Aside from these initial problems, it was not the easiest hotel to find. It required a 70 kilometer ride in water cabs to get there in the first place. The rough waters would seriously hamper the transport of tourists to the site. Worse, during rough seas, guests often felt seasick.
One of the hotel’s catamarans used to transport supplies and mainland guests even caught fire. Fortunately there were no casualties, but the hotel’s public relations were severely damaged. The company also suffered from poor management, unfortunate marketing and eventually bookings began to dry up. Under such severe financial pressures, the hotel eventually became too costly to operate.
In just over a year, the ambitious floating hotel was foreclosed. The hotel itself was finally sold to another company in Vietnam in 1989. Once the sale was completed, the hotel was towed to Saigon, almost 5000 kilometers away. It was moored in the Saigon River and renamed the Saigon Floating Hotel.
At the time, Vietnam was going through something of a tourism boom and the hotel’s unique qualities would fill the growing need for luxury tourist accommodations. As a pre-packaged, ready-to-use facility, it seemed perfect.
And the tactic paid off. It became a popular resort and affectionately came to be known as, “The Floater.” Unfortunately, new financial problems once again forced the hotel to close its business in time. The Floater Hotel’s unique qualities caught the attention of another potential buyer. This time from North Korea.

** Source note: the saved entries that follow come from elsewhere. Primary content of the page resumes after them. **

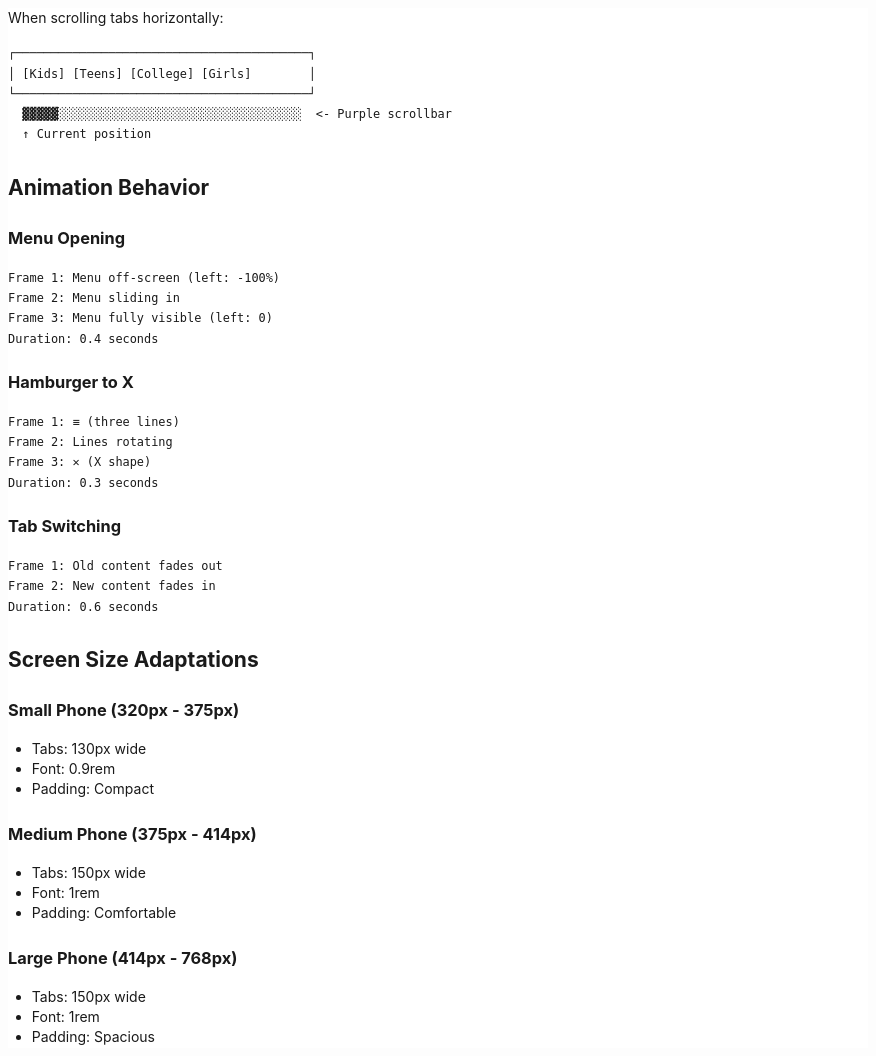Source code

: When scrolling tabs horizontally:

```
┌─────────────────────────────────────────┐
│ [Kids] [Teens] [College] [Girls]        │
└─────────────────────────────────────────┘
  ▓▓▓▓▓░░░░░░░░░░░░░░░░░░░░░░░░░░░░░░░░░░  <- Purple scrollbar
  ↑ Current position
```

## Animation Behavior

### Menu Opening
```
Frame 1: Menu off-screen (left: -100%)
Frame 2: Menu sliding in
Frame 3: Menu fully visible (left: 0)
Duration: 0.4 seconds
```

### Hamburger to X
```
Frame 1: ≡ (three lines)
Frame 2: Lines rotating
Frame 3: ✕ (X shape)
Duration: 0.3 seconds
```

### Tab Switching
```
Frame 1: Old content fades out
Frame 2: New content fades in
Duration: 0.6 seconds
```

## Screen Size Adaptations

### Small Phone (320px - 375px)
- Tabs: 130px wide
- Font: 0.9rem
- Padding: Compact

### Medium Phone (375px - 414px)
- Tabs: 150px wide
- Font: 1rem
- Padding: Comfortable

### Large Phone (414px - 768px)
- Tabs: 150px wide
- Font: 1rem
- Padding: Spacious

After changing hands once again, it was towed and moored in the Mount Kumgang tourist region of North Korea on the border with South Korea. It opened in 1998 and was intended for tourists from South Korea. Its name changed again to Sea Kumgang Hotel or Haegumgang Hotel. Once again, the hotel enjoyed a period of success and became a popular tourist destination. But the hotel could not shake off its past.
In July 2008, a North Korean soldier accidentally shot and killed a South Korean woman. Without wanting to, she had entered the restricted military zone. Tours were immediately suspended. After the latest tragic event in the hotel’s history, no one has offered to buy it from North Korea. The hotel still remains moored in place and has been closed since 2008.
The hotel made headlines in November 2021 when the North Korean leader made some very unflattering comments about the facility. Kim Jong-Un was very displeased with the slowly rusting hulk and compared it to “makeshift tents in a disaster-stricken area.”
After his visit, Jong-Un ordered that all “backward” and “dilapidated” facilities, such as the floating hotel, be removed from the resort immediately. The hotel’s unglamorous end may be perceived as an unfair end to the story of this ambitious project. Many Townsville residents are very nostalgic about it to this day.
Today, the hotel is remembered at the Townsville Maritime Museum, where a scale model of the facility is on display. The exhibit also includes other information and memorabilia from this incredible floating hotel.